Scalable Bayesian Optimization Using Deep Neural Networks - groar
http://arxiv.org/abs/1502.05700

======
cs702
In short, these guys are using deep neural nets to find good hyperparameters
for training other deep neural nets, and this works as well as a Gaussian
Process[1] but is more scalable and can be parallelized, allowing for faster
optimization of hyperparameters.

\--

[1] For example, like Spearmint:
[https://github.com/JasperSnoek/spearmint](https://github.com/JasperSnoek/spearmint)

------
abeppu
I haven't read the paper, just skimmed through it, but isn't this a sort of
unreasonable comparison? Full GPs are O(N^3) because they do inverse on a
covariance matrix that basically allows every datapoint to be related to every
other datapoint. There exists a bunch of literature on sparse approximate
Gaussian processes which iirc are basically O(N*M) where N is the data and M
is basically the size of some set of active points (which is tunable).
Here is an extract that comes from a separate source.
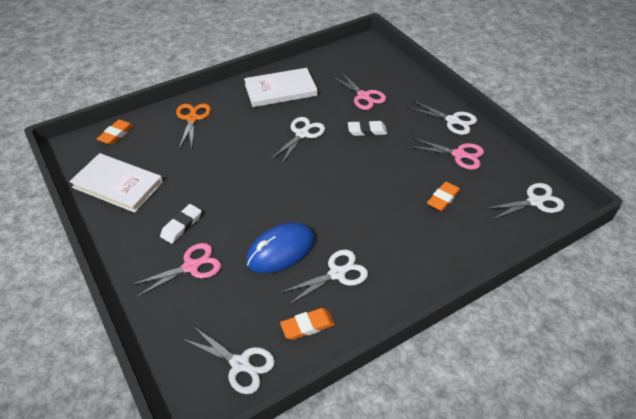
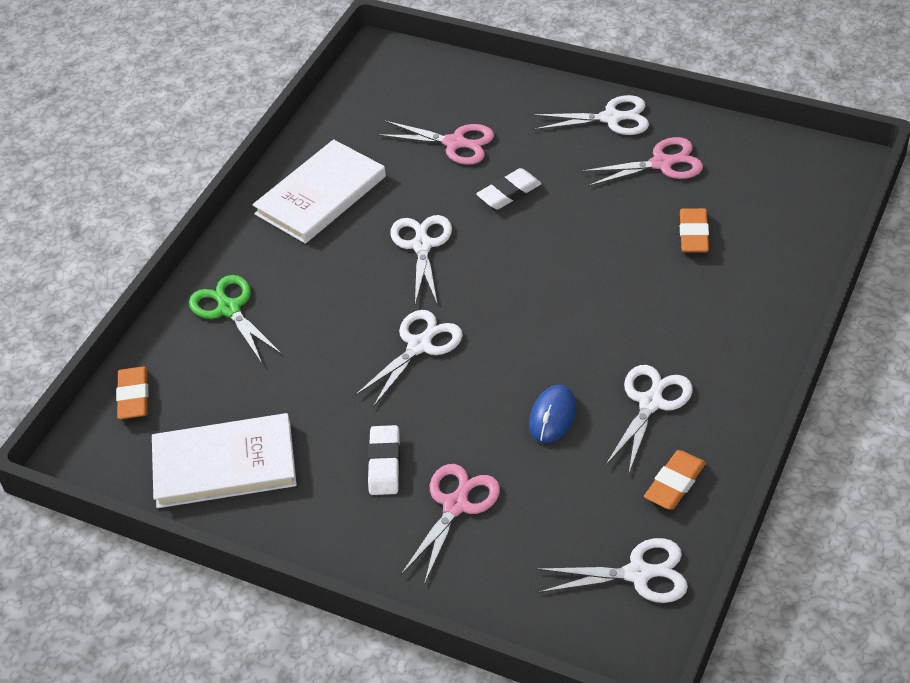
camera: 30 degrees left, 0 degrees up
(192, 118) = (229, 309): orange scissors -> green scissors
(281, 250) = (552, 416): blue mouse -> blue mouse, size x0.59
(535, 201) = (805, 178): white scissors -> white scissors (419, 346)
That
seems like the natural point of comparison to their neural net approach.
Broadly, in their deep net, they've chosen some architecture which determines
the number of parameters. It seems like either the neural net or the sparse GP
approach can claim to have runtime which is linear with the data size, and is
doing less work than the full GP for basically the same reasons.

------
cschmidt
As a completely trival point, one of the co-authors only has one name,
Prabhat. Google, to its credit, has his work page as the first result.